“Having Willie Stargell on your ball club is like having a diamond ring on your finger.” – Chuck Tanner
Willie Stargell was a feared power hitter and a leader on the field and in the clubhouse during his 21 seasons with the Pittsburgh Pirates.
Stargell signed with the Pirates as an amateur free agent in 1958 and would be forever associated with the franchise. He debuted in the big leagues in 1962 – and in 1964 the left-handed slugger belted 21 home runs, the first of 13 consecutive seasons in which he would hit 20-or-more. Playing in cavernous Forbes Field – the Pirates home park – for the first seven-and-a-half years of his career, Stargell still earned a reputation as one of the game's most powerful hitters.
Over 62 seasons, an estimated 18 balls were hit out of Forbes Field in right field and into the surrounding Pittsburgh cityscape. Stargell was responsible for seven of those.

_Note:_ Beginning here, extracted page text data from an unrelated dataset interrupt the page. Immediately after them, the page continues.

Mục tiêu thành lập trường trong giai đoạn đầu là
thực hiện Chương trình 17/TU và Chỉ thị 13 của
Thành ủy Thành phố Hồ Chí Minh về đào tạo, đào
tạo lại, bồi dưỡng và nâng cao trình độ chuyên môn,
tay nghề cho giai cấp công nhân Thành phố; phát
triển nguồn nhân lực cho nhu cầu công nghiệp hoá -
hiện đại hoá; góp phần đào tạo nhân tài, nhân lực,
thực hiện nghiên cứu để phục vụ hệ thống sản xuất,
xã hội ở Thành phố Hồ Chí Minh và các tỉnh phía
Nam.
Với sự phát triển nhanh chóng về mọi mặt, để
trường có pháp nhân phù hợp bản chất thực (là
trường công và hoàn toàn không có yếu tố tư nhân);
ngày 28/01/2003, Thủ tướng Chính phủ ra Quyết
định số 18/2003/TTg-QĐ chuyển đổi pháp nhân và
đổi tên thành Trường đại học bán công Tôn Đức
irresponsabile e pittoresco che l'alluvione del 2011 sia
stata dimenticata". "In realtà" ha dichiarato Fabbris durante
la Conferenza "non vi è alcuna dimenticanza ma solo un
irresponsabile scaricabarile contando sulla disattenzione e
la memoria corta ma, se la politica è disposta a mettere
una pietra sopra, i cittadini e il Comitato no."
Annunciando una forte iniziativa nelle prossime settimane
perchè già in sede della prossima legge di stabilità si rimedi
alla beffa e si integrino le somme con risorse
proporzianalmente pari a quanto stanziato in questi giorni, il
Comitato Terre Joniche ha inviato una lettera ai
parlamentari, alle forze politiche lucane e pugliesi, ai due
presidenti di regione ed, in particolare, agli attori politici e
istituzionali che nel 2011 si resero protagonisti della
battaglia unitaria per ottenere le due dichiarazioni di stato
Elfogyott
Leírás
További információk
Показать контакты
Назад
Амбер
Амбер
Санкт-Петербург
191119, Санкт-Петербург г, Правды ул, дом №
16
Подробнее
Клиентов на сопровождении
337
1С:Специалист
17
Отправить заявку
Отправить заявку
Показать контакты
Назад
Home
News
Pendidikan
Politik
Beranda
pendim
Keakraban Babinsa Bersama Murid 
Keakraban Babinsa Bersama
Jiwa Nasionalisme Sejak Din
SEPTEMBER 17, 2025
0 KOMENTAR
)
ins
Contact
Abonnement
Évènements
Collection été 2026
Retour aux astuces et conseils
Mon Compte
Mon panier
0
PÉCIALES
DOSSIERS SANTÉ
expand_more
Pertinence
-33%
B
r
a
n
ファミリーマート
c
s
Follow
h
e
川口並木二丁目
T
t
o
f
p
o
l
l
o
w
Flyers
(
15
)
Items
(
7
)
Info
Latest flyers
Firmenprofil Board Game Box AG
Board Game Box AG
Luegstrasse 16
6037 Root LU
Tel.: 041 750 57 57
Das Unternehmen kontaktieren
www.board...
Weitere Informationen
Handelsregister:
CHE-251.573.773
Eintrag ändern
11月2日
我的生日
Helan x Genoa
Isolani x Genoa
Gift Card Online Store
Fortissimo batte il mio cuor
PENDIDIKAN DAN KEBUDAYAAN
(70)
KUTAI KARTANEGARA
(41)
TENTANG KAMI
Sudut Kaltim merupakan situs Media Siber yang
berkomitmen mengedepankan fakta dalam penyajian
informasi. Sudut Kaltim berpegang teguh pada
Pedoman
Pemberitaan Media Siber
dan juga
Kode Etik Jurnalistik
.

In 1971, the Pirates' first full season in Three Rivers Stadium, Stargell led the NL with a career-high 48 home runs, finishing second in the National League Most Valuable Player voting. His .295 batting average and 125 RBI helped the Pirates win the National League East for the second straight year – and this time Pittsburgh captured the World Series title in seven games against the Baltimore Orioles.
In 1973, Stargell again finished second in the NL MVP voting after htting .299 while leading the NL in doubles (43) home runs (44), RBI (119) and slugging percentage (.646).
A left fielder for his first 13 big league seasons, Stargell moved to first base in 1975. By 1979, the Pirates were back in the World Series, with Stargell spiritual father of the “We Are Family” team. With "Pops" handing out “Stargell Stars” to players who’d made great contributions, the team again bested the Orioles in seven games. Stargell swept the MVP awards that year, winning the NLCS MVP, the World Series MVP and sharing the regular season NL MVP award with Keith Hernandez – becoming the first player to win all three awards in one season.
The seven-time All-Star retired following the 1982 season with 475 home runs and 1,540 RBI. He left a legacy of winning, leadership, focus and fun.
“It’s supposed to be fun,” Stargell said. “The man says ‘Play ball,’ not “Work ball,’ you know.”
Stargell was elected to the Hall of Fame in 1988. He passed away on April 9, 2001.